> Source material
──────────

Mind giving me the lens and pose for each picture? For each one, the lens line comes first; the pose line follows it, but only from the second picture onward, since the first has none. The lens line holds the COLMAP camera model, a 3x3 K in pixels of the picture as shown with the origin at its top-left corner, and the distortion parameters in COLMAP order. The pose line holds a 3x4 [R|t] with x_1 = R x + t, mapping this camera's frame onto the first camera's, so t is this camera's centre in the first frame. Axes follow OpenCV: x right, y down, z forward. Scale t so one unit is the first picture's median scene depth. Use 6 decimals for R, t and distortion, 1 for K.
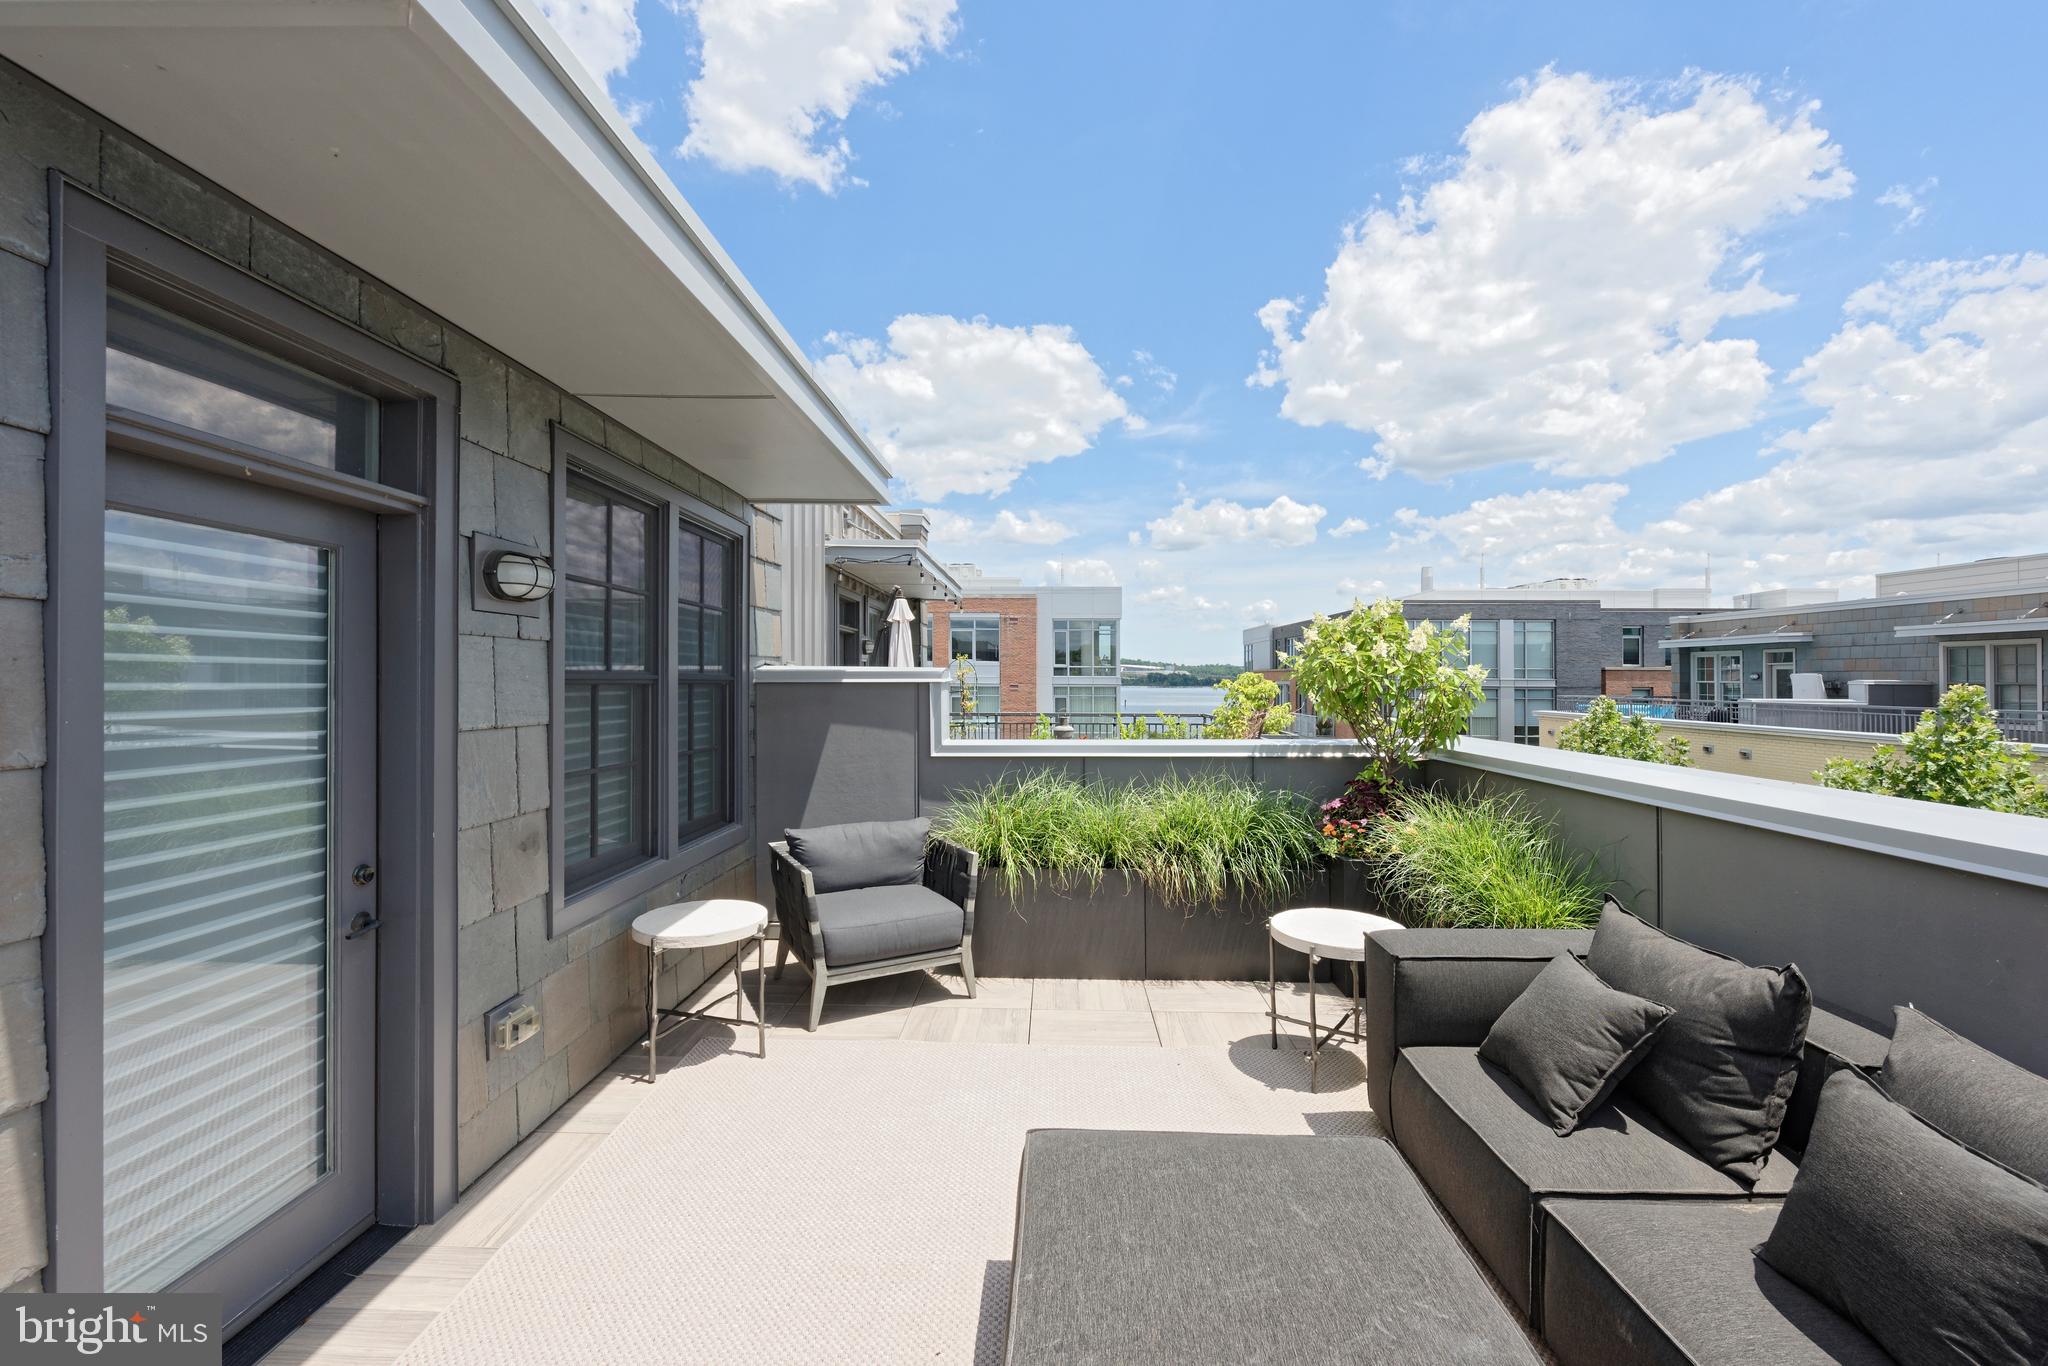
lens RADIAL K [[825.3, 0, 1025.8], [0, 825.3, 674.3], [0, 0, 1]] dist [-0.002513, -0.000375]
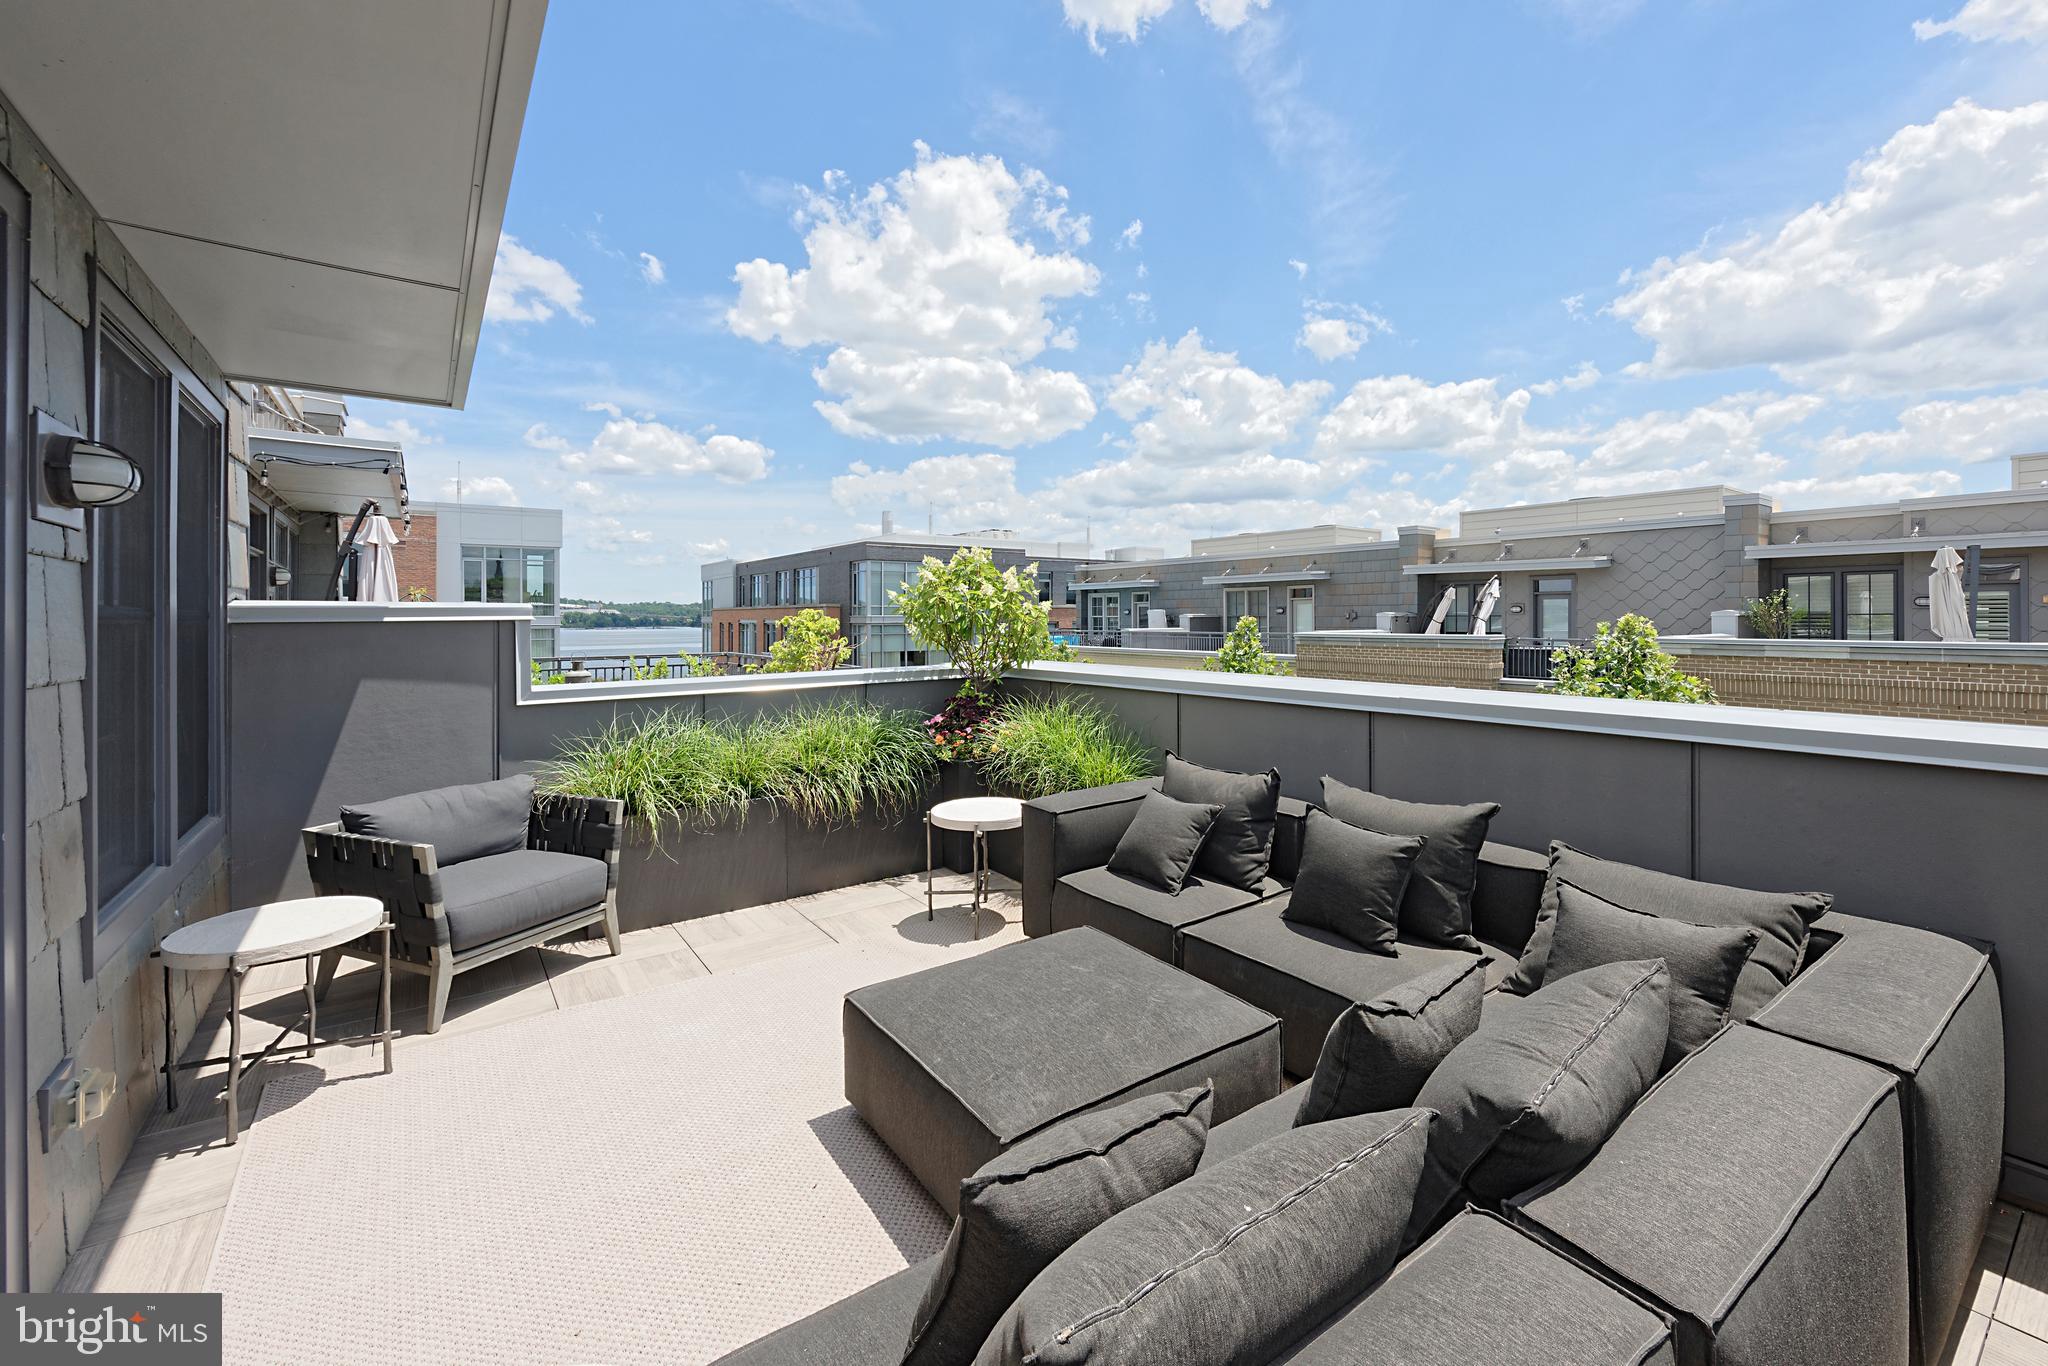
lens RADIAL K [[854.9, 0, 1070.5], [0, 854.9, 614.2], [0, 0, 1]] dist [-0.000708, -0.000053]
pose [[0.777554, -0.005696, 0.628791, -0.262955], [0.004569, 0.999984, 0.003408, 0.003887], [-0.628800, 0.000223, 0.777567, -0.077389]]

──────────

> What is expected
Reproduce every line of the data above verbatim, omitting the pictures.

> Exercise answer
Mind giving me the lens and pose for each picture? For each one, the lens line comes first; the pose line follows it, but only from the second picture onward, since the first has none. The lens line holds the COLMAP camera model, a 3x3 K in pixels of the picture as shown with the origin at its top-left corner, and the distortion parameters in COLMAP order. The pose line holds a 3x4 [R|t] with x_1 = R x + t, mapping this camera's frame onto the first camera's, so t is this camera's centre in the first frame. Axes follow OpenCV: x right, y down, z forward. Scale t so one unit is the first picture's median scene depth. Use 6 decimals for R, t and distortion, 1 for K.
lens RADIAL K [[825.3, 0, 1025.8], [0, 825.3, 674.3], [0, 0, 1]] dist [-0.002513, -0.000375]
lens RADIAL K [[854.9, 0, 1070.5], [0, 854.9, 614.2], [0, 0, 1]] dist [-0.000708, -0.000053]
pose [[0.777554, -0.005696, 0.628791, -0.262955], [0.004569, 0.999984, 0.003408, 0.003887], [-0.628800, 0.000223, 0.777567, -0.077389]]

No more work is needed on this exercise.